Top of Input records
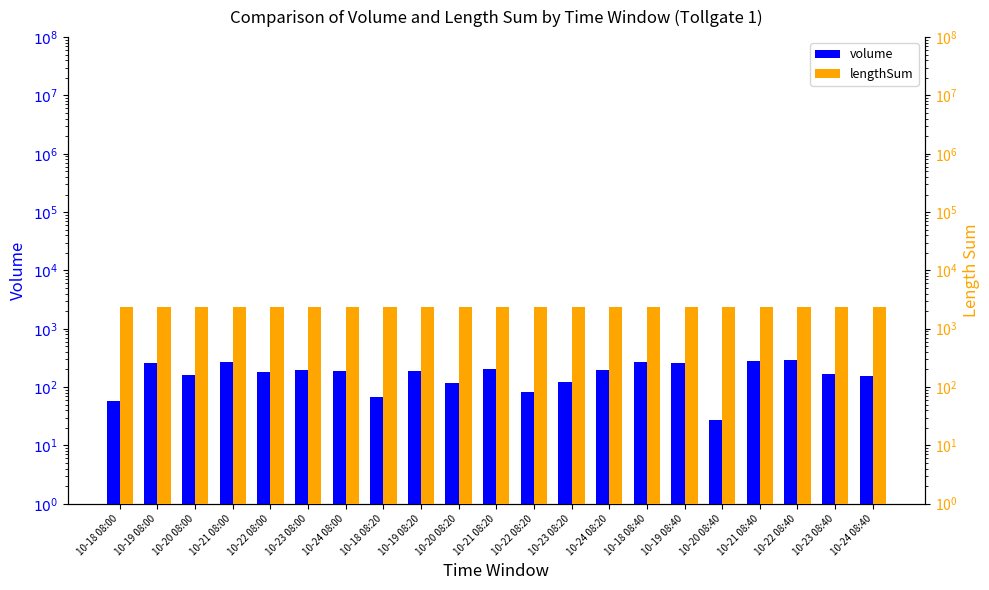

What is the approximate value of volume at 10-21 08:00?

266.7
Bottom of Input records
Top of Input records
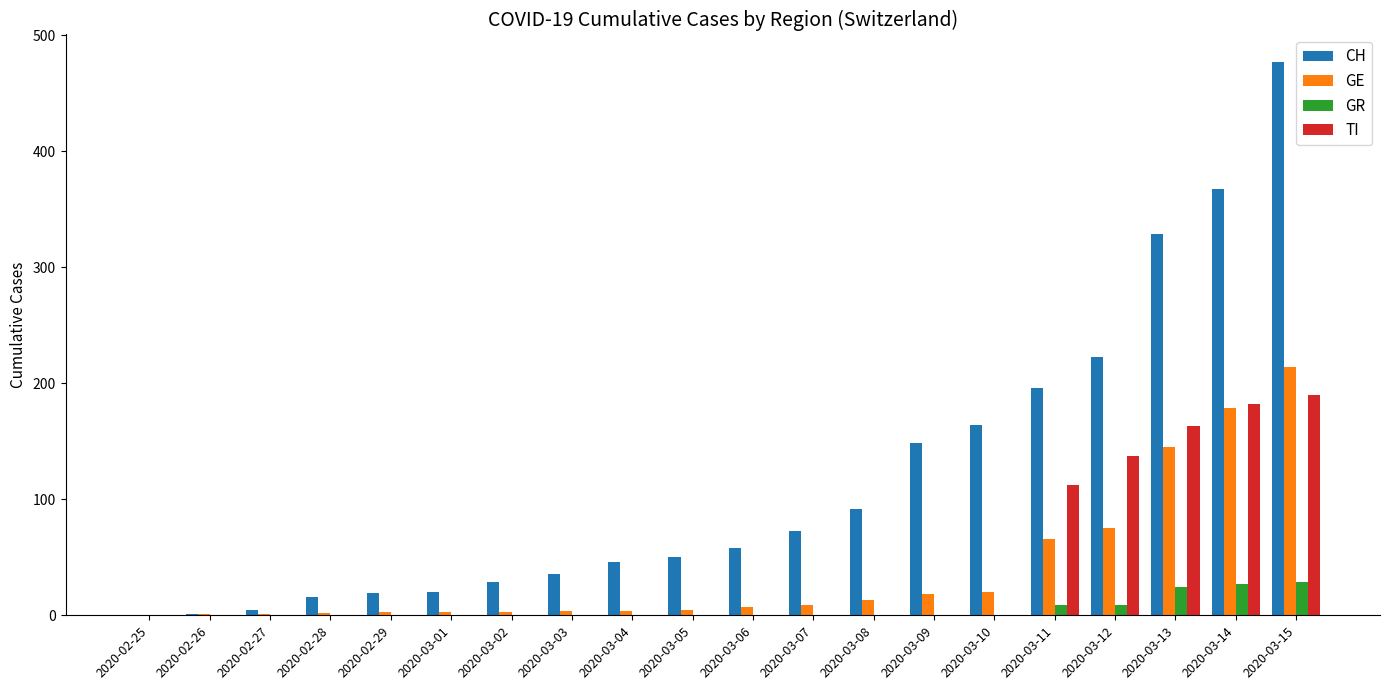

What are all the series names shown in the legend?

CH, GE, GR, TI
Bottom of Input records
Top of Input records
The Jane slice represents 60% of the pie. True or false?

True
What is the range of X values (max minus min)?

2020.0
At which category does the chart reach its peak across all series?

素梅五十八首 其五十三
Bottom of Input records
Task brief
Copy out the lines from the one containing "What are all" through the one containing "CH, GE, GR, TI", both included, and nothing else.

Answer box
What are all the series names shown in the legend?

CH, GE, GR, TI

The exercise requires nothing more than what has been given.